What was it, a pilonidal cyst? No … that was Rush Limbaugh. Perhaps then the-wife-kept-perpetually-pregnant opportunity? No … that was that other early 21st-century super-patriot, Dick Cheney.
Ahhhh … That’s right. “Bone spurs.” Our president-to-be avoided Vietnam because of bone spurs. Yeah … that’d do it. Or at least sufficiently did it back then, eh? At least for some folks, folks like him.
Maybe our reality TV superstar could at least feign a bit of a limp during his parade, if for nothing else than to show his adoring 40 percent how much he and his heels have suffered in the defense of “life, liberty, and (in his particular case), the pursuit of happiness.”
On the other hand, there’s a part of me left over and still festering from my time with the Office of the U.S. Army’s Inspector General that would love to see the response and reaction — from the Pentagon, the various joint, unified, and other variegated commands, and — above all — the commanders, staffs, leaders, and troops of those units who will actually have to get themselves and their individual and organizational gear ready for this goat-rope, march in it, and then recover from it (so as to be able to resume presumably actual, real (as in real-world), mission-essential, or at least -related, duties) — I would love to see the reaction and response of these folks when the balloon goes up for the Donald’s march on (and/or in) Washington.
On the other other, and final hand, there’s also a part of me (given to worst-case scenarios that I am) that can only wonder who else might show up for this parade? And, wouldn’t that be an interesting show in itself?

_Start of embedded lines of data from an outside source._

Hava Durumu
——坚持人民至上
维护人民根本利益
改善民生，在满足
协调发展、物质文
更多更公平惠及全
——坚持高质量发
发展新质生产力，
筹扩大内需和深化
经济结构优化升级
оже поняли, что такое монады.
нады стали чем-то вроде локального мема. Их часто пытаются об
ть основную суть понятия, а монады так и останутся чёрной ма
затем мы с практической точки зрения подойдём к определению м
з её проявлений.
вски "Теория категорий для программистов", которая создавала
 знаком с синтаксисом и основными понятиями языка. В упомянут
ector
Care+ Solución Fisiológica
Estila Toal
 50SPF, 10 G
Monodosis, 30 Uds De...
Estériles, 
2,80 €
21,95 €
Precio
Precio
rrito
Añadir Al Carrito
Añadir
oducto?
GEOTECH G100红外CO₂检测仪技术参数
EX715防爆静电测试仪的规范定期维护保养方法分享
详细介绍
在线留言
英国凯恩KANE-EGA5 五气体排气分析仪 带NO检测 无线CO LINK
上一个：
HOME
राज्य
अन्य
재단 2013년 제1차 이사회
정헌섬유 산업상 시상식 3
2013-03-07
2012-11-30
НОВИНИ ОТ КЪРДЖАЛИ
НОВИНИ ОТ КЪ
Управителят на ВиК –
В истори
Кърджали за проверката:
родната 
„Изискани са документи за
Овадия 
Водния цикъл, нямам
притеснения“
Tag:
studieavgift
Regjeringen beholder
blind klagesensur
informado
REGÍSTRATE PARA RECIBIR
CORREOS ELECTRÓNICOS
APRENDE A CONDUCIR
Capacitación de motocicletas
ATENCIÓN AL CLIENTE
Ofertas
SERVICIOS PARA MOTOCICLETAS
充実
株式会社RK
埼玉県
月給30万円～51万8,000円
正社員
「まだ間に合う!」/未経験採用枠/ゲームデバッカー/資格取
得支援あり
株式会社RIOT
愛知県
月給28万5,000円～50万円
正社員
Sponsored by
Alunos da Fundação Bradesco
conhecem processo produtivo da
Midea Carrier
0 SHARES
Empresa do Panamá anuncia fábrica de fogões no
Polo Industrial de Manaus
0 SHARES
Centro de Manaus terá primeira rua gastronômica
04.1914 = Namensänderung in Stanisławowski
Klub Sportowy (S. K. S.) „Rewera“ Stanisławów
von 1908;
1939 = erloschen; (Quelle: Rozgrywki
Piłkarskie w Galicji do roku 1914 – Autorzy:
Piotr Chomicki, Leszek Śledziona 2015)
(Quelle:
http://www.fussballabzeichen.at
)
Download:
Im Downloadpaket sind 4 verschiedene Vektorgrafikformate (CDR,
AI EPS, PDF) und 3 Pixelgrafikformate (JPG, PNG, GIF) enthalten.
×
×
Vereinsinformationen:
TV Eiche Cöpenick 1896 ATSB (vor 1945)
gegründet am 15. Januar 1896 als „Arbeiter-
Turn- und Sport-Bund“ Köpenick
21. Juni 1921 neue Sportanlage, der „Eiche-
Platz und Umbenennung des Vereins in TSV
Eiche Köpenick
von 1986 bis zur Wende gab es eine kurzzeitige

Wouldn’t that be a dandy way to see Washington, DC consumed in chaos (beyond what’s present on Capitol Hill)? Or — more ominously — having taken steps to prevent it? Either way, they would serve as provocative — indeed probably prescient — models for the future.
And either way, as well: the only people who could and would like either outcome are those who thought up this whole Trump military parade charlie-foxtrot in the first place. And those who own and operate them.
• Jeffrey Moebus is a 72-year old retired Army-type living in Sitka on the sailboat some friends and he brought up from San Francisco Bay six years ago this Summer. He spent two years in Viet Nam and two years in the pre-9/11 Middle East.